## What to work on
All of the data is to be repeated verbatim.
═══ Supplied material ═══
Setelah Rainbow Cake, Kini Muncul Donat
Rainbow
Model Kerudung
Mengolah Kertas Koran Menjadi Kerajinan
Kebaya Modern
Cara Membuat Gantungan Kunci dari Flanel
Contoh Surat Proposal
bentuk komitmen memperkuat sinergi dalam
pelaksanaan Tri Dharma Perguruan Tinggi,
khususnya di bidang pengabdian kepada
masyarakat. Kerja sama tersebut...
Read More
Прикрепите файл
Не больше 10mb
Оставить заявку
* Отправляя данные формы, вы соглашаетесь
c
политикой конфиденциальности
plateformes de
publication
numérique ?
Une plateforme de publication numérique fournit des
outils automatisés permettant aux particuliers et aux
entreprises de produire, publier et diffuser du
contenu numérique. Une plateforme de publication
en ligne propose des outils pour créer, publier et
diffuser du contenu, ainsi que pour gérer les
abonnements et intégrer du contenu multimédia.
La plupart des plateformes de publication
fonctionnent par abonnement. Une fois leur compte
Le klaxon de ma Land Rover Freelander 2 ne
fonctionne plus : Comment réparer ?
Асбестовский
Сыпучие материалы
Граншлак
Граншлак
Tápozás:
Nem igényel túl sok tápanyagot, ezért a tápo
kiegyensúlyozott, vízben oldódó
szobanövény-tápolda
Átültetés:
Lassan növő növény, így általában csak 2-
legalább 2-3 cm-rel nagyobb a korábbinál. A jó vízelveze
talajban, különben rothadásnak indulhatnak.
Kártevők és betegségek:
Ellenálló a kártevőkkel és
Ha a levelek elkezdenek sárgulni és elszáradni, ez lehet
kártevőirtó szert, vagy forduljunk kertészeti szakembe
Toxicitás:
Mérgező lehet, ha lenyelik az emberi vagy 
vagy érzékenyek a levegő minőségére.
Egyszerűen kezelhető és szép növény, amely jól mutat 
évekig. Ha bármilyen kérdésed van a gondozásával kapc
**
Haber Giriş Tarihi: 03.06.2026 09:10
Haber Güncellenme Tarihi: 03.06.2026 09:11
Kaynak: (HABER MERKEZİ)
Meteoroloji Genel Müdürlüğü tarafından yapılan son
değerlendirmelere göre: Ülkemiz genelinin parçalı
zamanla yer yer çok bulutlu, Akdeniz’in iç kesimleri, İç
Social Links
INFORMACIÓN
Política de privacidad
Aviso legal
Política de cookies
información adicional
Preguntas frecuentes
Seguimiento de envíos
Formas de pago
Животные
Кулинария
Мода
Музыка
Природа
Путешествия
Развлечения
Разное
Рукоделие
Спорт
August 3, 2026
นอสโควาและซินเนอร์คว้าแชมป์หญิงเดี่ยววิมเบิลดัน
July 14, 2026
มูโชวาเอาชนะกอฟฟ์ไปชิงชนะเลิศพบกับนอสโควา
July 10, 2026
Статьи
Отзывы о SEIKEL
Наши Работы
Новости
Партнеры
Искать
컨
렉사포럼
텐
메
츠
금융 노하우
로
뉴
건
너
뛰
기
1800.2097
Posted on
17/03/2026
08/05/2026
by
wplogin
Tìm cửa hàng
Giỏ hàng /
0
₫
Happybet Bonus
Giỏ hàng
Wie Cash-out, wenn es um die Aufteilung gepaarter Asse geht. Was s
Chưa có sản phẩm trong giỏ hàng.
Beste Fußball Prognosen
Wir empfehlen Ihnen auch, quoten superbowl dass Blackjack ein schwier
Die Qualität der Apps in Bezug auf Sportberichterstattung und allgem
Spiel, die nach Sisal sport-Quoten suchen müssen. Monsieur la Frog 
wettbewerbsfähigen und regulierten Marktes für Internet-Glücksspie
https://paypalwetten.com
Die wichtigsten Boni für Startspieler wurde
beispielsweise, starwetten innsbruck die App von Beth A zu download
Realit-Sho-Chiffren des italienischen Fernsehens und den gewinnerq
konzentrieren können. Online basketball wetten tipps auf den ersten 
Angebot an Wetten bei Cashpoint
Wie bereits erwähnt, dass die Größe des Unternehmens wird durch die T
═══
## Your solution
Setelah Rainbow Cake, Kini Muncul Donat
Rainbow
Model Kerudung
Mengolah Kertas Koran Menjadi Kerajinan
Kebaya Modern
Cara Membuat Gantungan Kunci dari Flanel
Contoh Surat Proposal
bentuk komitmen memperkuat sinergi dalam
pelaksanaan Tri Dharma Perguruan Tinggi,
khususnya di bidang pengabdian kepada
masyarakat. Kerja sama tersebut...
Read More
Прикрепите файл
Не больше 10mb
Оставить заявку
* Отправляя данные формы, вы соглашаетесь
c
политикой конфиденциальности
plateformes de
publication
numérique ?
Une plateforme de publication numérique fournit des
outils automatisés permettant aux particuliers et aux
entreprises de produire, publier et diffuser du
contenu numérique. Une plateforme de publication
en ligne propose des outils pour créer, publier et
diffuser du contenu, ainsi que pour gérer les
abonnements et intégrer du contenu multimédia.
La plupart des plateformes de publication
fonctionnent par abonnement. Une fois leur compte
Le klaxon de ma Land Rover Freelander 2 ne
fonctionne plus : Comment réparer ?
Асбестовский
Сыпучие материалы
Граншлак
Граншлак
Tápozás:
Nem igényel túl sok tápanyagot, ezért a tápo
kiegyensúlyozott, vízben oldódó
szobanövény-tápolda
Átültetés:
Lassan növő növény, így általában csak 2-
legalább 2-3 cm-rel nagyobb a korábbinál. A jó vízelveze
talajban, különben rothadásnak indulhatnak.
Kártevők és betegségek:
Ellenálló a kártevőkkel és
Ha a levelek elkezdenek sárgulni és elszáradni, ez lehet
kártevőirtó szert, vagy forduljunk kertészeti szakembe
Toxicitás:
Mérgező lehet, ha lenyelik az emberi vagy 
vagy érzékenyek a levegő minőségére.
Egyszerűen kezelhető és szép növény, amely jól mutat 
évekig. Ha bármilyen kérdésed van a gondozásával kapc
**
Haber Giriş Tarihi: 03.06.2026 09:10
Haber Güncellenme Tarihi: 03.06.2026 09:11
Kaynak: (HABER MERKEZİ)
Meteoroloji Genel Müdürlüğü tarafından yapılan son
değerlendirmelere göre: Ülkemiz genelinin parçalı
zamanla yer yer çok bulutlu, Akdeniz’in iç kesimleri, İç
Social Links
INFORMACIÓN
Política de privacidad
Aviso legal
Política de cookies
información adicional
Preguntas frecuentes
Seguimiento de envíos
Formas de pago
Животные
Кулинария
Мода
Музыка
Природа
Путешествия
Развлечения
Разное
Рукоделие
Спорт
August 3, 2026
นอสโควาและซินเนอร์คว้าแชมป์หญิงเดี่ยววิมเบิลดัน
July 14, 2026
มูโชวาเอาชนะกอฟฟ์ไปชิงชนะเลิศพบกับนอสโควา
July 10, 2026
Статьи
Отзывы о SEIKEL
Наши Работы
Новости
Партнеры
Искать
컨
렉사포럼
텐
메
츠
금융 노하우
로
뉴
건
너
뛰
기
1800.2097
Posted on
17/03/2026
08/05/2026
by
wplogin
Tìm cửa hàng
Giỏ hàng /
0
₫
Happybet Bonus
Giỏ hàng
Wie Cash-out, wenn es um die Aufteilung gepaarter Asse geht. Was s
Chưa có sản phẩm trong giỏ hàng.
Beste Fußball Prognosen
Wir empfehlen Ihnen auch, quoten superbowl dass Blackjack ein schwier
Die Qualität der Apps in Bezug auf Sportberichterstattung und allgem
Spiel, die nach Sisal sport-Quoten suchen müssen. Monsieur la Frog 
wettbewerbsfähigen und regulierten Marktes für Internet-Glücksspie
https://paypalwetten.com
Die wichtigsten Boni für Startspieler wurde
beispielsweise, starwetten innsbruck die App von Beth A zu download
Realit-Sho-Chiffren des italienischen Fernsehens und den gewinnerq
konzentrieren können. Online basketball wetten tipps auf den ersten 
Angebot an Wetten bei Cashpoint
Wie bereits erwähnt, dass die Größe des Unternehmens wird durch die T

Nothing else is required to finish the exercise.